In a letter to Treasury Secretary Janet Yellen, Senators Robert Menendez, a Democrat from New Jersey, and Marco Rubio, a Republican from Florida, said the company’s “habitual use of criminal practices” to generate cash to buy U.S. companies should be probed.
The letter cites a $280-million fine JBS paid the U.S. Justice Department last October to settle foreign bribery charges.
It mentions a 2017 admission by Joesley and Wesley Batista — executives of J&F Holding, the parent firm of meat processor JBS S.A. — that they spent more than $150 million in bribes to a Brazilian bank to generate funds to buy U.S. companies as part of the company’s expansion plans.
Menendez and Rubio made a similar request in 2019.
The latest review request arrives in the same week JBS announced plans to buy the remaining shares of Pilgrim’s Pride it doesn’t already own after buying 80.21 per cent of Pilgrim’s shares since 2009.
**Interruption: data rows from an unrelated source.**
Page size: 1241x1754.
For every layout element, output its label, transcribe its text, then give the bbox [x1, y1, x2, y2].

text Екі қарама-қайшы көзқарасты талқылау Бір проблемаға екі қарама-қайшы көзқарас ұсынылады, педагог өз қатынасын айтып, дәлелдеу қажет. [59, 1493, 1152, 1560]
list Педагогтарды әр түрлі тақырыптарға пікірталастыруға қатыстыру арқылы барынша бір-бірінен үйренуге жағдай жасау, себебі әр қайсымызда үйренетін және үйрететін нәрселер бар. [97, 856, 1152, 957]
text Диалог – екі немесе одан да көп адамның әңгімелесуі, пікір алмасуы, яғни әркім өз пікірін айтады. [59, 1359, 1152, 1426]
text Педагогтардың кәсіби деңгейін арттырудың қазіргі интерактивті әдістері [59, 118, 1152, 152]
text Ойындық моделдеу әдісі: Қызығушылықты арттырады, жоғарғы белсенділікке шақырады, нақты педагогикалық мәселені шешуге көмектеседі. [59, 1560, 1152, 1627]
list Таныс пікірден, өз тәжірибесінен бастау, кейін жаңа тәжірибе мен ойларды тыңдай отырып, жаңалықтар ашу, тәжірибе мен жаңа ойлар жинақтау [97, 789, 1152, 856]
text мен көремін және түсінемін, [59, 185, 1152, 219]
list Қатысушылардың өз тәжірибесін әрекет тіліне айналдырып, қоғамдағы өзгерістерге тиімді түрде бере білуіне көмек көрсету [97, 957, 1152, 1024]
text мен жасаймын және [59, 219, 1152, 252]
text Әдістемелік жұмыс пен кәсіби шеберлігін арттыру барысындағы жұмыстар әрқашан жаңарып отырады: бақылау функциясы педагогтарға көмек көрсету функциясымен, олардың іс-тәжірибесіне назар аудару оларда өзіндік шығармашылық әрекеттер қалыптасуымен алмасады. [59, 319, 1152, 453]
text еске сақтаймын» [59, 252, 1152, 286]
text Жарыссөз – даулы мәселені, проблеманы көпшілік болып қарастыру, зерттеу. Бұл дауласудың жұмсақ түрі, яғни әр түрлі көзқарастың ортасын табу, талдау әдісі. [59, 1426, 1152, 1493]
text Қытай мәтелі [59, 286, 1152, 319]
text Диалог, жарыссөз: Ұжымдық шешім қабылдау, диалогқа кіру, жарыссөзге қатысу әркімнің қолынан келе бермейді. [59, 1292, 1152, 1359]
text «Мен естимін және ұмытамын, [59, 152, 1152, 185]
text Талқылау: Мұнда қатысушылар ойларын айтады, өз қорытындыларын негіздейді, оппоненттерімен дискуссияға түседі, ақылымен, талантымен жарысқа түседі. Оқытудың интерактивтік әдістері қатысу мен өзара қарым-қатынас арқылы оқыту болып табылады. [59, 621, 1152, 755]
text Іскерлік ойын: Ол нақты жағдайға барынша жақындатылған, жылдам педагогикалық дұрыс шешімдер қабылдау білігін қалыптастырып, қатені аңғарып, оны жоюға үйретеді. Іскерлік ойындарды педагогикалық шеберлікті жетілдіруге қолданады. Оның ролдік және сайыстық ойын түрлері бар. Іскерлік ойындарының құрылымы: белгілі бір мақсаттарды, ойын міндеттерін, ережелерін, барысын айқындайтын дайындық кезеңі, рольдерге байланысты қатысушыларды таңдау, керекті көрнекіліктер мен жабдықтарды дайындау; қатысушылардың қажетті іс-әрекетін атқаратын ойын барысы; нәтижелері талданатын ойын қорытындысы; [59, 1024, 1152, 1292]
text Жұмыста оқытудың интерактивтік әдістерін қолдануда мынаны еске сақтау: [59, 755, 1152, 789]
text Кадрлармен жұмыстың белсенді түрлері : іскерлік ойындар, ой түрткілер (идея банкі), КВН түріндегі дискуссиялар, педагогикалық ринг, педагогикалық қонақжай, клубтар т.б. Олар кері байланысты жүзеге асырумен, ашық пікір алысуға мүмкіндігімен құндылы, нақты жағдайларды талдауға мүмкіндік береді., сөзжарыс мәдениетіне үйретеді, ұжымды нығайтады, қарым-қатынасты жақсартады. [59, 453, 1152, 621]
The letter from Menendez and Rubio also wants the Committee on Foreign Investment in the United States to conduct a review of the JBS purchase of XL Packers of Brooks, Alta., Canada’s second-largest beef-packing plant.
It was in dire straits after some of its beef was discovered to be contaminated with E. coli 0157 food-poisoning bacteria.
JBS is now the largest meat-packer in the world and it recently told a meeting of financial analysts that it is shopping to buy more.